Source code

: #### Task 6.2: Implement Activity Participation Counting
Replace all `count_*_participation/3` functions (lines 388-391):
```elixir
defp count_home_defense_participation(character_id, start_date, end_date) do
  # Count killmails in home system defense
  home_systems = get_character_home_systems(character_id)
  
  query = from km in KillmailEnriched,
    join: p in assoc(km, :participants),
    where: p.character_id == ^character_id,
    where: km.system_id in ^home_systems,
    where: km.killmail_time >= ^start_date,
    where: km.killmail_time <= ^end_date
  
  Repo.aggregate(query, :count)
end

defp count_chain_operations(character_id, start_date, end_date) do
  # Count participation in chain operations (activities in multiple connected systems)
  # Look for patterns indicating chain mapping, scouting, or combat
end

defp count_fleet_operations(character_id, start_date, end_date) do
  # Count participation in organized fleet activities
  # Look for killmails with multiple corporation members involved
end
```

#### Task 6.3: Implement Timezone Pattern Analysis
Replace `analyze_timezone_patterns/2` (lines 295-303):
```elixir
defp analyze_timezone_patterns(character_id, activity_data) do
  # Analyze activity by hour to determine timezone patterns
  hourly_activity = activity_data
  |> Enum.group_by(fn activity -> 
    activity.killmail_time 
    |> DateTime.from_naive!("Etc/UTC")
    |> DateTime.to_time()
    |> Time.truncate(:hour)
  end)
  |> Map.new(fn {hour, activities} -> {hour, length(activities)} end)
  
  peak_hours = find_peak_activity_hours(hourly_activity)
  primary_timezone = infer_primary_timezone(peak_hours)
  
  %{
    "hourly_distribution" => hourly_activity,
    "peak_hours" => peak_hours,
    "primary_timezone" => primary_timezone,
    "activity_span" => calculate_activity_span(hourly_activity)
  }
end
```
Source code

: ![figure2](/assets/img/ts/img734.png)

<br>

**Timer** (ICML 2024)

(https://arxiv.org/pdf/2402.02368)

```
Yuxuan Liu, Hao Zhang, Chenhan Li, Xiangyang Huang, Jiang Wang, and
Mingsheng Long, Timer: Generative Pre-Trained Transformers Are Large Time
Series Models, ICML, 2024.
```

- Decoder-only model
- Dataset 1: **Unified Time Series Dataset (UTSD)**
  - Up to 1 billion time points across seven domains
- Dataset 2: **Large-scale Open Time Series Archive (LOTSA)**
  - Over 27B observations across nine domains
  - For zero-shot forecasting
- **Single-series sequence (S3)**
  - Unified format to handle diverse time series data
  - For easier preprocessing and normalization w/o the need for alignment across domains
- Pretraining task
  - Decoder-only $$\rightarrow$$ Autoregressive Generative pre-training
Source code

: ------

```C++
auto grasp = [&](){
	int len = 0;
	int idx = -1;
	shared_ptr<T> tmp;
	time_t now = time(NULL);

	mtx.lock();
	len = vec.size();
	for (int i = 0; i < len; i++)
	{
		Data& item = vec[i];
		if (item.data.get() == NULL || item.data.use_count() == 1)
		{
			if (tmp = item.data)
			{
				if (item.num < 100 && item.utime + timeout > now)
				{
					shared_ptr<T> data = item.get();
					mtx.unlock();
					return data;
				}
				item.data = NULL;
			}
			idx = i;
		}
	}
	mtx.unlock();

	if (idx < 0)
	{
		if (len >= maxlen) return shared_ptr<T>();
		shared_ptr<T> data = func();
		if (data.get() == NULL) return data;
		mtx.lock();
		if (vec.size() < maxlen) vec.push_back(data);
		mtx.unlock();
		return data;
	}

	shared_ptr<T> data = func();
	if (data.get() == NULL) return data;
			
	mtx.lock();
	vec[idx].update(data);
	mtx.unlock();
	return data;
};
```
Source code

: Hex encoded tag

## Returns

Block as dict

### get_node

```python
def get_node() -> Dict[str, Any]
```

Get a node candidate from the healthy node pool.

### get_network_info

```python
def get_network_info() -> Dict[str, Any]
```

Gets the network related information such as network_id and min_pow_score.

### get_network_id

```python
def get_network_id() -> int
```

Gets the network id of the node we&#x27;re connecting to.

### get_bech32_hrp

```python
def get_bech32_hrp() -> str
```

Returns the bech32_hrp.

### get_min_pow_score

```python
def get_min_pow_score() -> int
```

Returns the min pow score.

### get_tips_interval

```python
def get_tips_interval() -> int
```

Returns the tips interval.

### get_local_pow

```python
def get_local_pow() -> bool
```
===============
Task description
The full listing must come back exactly as given.

Response
Source code

: #### Task 6.2: Implement Activity Participation Counting
Replace all `count_*_participation/3` functions (lines 388-391):
```elixir
defp count_home_defense_participation(character_id, start_date, end_date) do
  # Count killmails in home system defense
  home_systems = get_character_home_systems(character_id)
  
  query = from km in KillmailEnriched,
    join: p in assoc(km, :participants),
    where: p.character_id == ^character_id,
    where: km.system_id in ^home_systems,
    where: km.killmail_time >= ^start_date,
    where: km.killmail_time <= ^end_date
  
  Repo.aggregate(query, :count)
end

defp count_chain_operations(character_id, start_date, end_date) do
  # Count participation in chain operations (activities in multiple connected systems)
  # Look for patterns indicating chain mapping, scouting, or combat
end

defp count_fleet_operations(character_id, start_date, end_date) do
  # Count participation in organized fleet activities
  # Look for killmails with multiple corporation members involved
end
```

#### Task 6.3: Implement Timezone Pattern Analysis
Replace `analyze_timezone_patterns/2` (lines 295-303):
```elixir
defp analyze_timezone_patterns(character_id, activity_data) do
  # Analyze activity by hour to determine timezone patterns
  hourly_activity = activity_data
  |> Enum.group_by(fn activity -> 
    activity.killmail_time 
    |> DateTime.from_naive!("Etc/UTC")
    |> DateTime.to_time()
    |> Time.truncate(:hour)
  end)
  |> Map.new(fn {hour, activities} -> {hour, length(activities)} end)
  
  peak_hours = find_peak_activity_hours(hourly_activity)
  primary_timezone = infer_primary_timezone(peak_hours)
  
  %{
    "hourly_distribution" => hourly_activity,
    "peak_hours" => peak_hours,
    "primary_timezone" => primary_timezone,
    "activity_span" => calculate_activity_span(hourly_activity)
  }
end
```
Source code

: ![figure2](/assets/img/ts/img734.png)

<br>

**Timer** (ICML 2024)

(https://arxiv.org/pdf/2402.02368)

```
Yuxuan Liu, Hao Zhang, Chenhan Li, Xiangyang Huang, Jiang Wang, and
Mingsheng Long, Timer: Generative Pre-Trained Transformers Are Large Time
Series Models, ICML, 2024.
```

- Decoder-only model
- Dataset 1: **Unified Time Series Dataset (UTSD)**
  - Up to 1 billion time points across seven domains
- Dataset 2: **Large-scale Open Time Series Archive (LOTSA)**
  - Over 27B observations across nine domains
  - For zero-shot forecasting
- **Single-series sequence (S3)**
  - Unified format to handle diverse time series data
  - For easier preprocessing and normalization w/o the need for alignment across domains
- Pretraining task
  - Decoder-only $$\rightarrow$$ Autoregressive Generative pre-training
Source code

: ------

```C++
auto grasp = [&](){
	int len = 0;
	int idx = -1;
	shared_ptr<T> tmp;
	time_t now = time(NULL);

	mtx.lock();
	len = vec.size();
	for (int i = 0; i < len; i++)
	{
		Data& item = vec[i];
		if (item.data.get() == NULL || item.data.use_count() == 1)
		{
			if (tmp = item.data)
			{
				if (item.num < 100 && item.utime + timeout > now)
				{
					shared_ptr<T> data = item.get();
					mtx.unlock();
					return data;
				}
				item.data = NULL;
			}
			idx = i;
		}
	}
	mtx.unlock();

	if (idx < 0)
	{
		if (len >= maxlen) return shared_ptr<T>();
		shared_ptr<T> data = func();
		if (data.get() == NULL) return data;
		mtx.lock();
		if (vec.size() < maxlen) vec.push_back(data);
		mtx.unlock();
		return data;
	}

	shared_ptr<T> data = func();
	if (data.get() == NULL) return data;
			
	mtx.lock();
	vec[idx].update(data);
	mtx.unlock();
	return data;
};
```
Source code

: Hex encoded tag

## Returns

Block as dict

### get_node

```python
def get_node() -> Dict[str, Any]
```

Get a node candidate from the healthy node pool.

### get_network_info

```python
def get_network_info() -> Dict[str, Any]
```

Gets the network related information such as network_id and min_pow_score.

### get_network_id

```python
def get_network_id() -> int
```

Gets the network id of the node we&#x27;re connecting to.

### get_bech32_hrp

```python
def get_bech32_hrp() -> str
```

Returns the bech32_hrp.

### get_min_pow_score

```python
def get_min_pow_score() -> int
```

Returns the min pow score.

### get_tips_interval

```python
def get_tips_interval() -> int
```

Returns the tips interval.

### get_local_pow

```python
def get_local_pow() -> bool
```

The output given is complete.